Named in the Domesday book as Pritte Wella, the original town was a group of simple huts near the present Priory Park. Evidence of Iron age, Roman settlements, and a pagan burial ground have been found in the area. The Priory dates back to the 12th century. The monks were responsible for the upkeep and the welfare of the villagers, until Henry VIII dissolved the monasteries. In 1917 the park and priory buildings were donated to the town by R. A. Jones. Prittlewell was important when Southend was just a cluster of huts belonging to local fishermen, but gradually has been taken over by Southend. There have been considerable changes but some of its ancient buildings have been saved. This book tries to follow some of the many changes which have taken place over the years and remind us of its history, from the beginning of the Priory, through the war years, the sixties, until the present time.

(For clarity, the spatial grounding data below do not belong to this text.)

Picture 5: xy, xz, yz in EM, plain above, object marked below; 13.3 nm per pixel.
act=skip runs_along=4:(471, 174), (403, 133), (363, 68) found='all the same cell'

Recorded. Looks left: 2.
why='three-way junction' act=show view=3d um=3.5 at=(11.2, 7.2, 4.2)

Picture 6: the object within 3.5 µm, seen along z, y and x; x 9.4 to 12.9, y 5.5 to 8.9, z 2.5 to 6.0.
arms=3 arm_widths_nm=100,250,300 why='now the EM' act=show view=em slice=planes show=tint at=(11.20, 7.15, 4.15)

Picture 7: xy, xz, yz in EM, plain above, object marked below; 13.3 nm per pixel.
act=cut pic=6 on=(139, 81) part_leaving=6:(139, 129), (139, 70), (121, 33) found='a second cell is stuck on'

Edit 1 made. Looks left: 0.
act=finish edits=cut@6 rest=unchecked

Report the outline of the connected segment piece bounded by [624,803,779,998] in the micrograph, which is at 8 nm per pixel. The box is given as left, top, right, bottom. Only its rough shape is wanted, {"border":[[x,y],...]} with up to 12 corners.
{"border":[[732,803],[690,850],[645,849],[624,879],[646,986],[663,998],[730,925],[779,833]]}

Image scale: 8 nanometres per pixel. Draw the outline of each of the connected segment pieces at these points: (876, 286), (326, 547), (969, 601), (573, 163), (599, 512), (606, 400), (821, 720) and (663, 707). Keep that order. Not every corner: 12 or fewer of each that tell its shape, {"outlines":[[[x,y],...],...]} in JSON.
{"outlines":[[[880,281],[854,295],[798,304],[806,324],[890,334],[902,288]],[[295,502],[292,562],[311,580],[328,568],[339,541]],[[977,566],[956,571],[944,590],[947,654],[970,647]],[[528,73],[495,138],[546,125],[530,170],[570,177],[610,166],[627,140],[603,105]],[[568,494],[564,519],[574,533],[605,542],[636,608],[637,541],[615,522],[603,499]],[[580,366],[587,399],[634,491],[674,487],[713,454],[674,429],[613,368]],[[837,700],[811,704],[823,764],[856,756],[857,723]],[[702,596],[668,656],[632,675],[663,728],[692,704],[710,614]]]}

Mavis Sipple has lived in or near Rochford from earliest childhood, Educated at North Street School in Leigh, then Westcliff High School for Girls, she qualified as a teacher at Brentwood College, She moved to Hawkwell and began her teaching career in Ashingdon.
After her marriage to Dennis and the birth of their son, Peter, she worked as a supply teacher in several of the secondary schools in the area.
Mavis joined a local writers group and then contributed short stories and articles to women's magazines, Tracing her family history led to her interest in local history and to her discovery of many fascinating local traditions and unusual objects on which she wrote articles published in various magazines, including Essex Countryside and The Lady; and three books on aspects of Essex history, folklore and traditions.
A member of the Leigh Society and a helper at the Heritage Museum, Mavis lives in Rochford, takes a keen interest in local community activities and is a member of one of the town's Wls and of the Rochford Historical Society.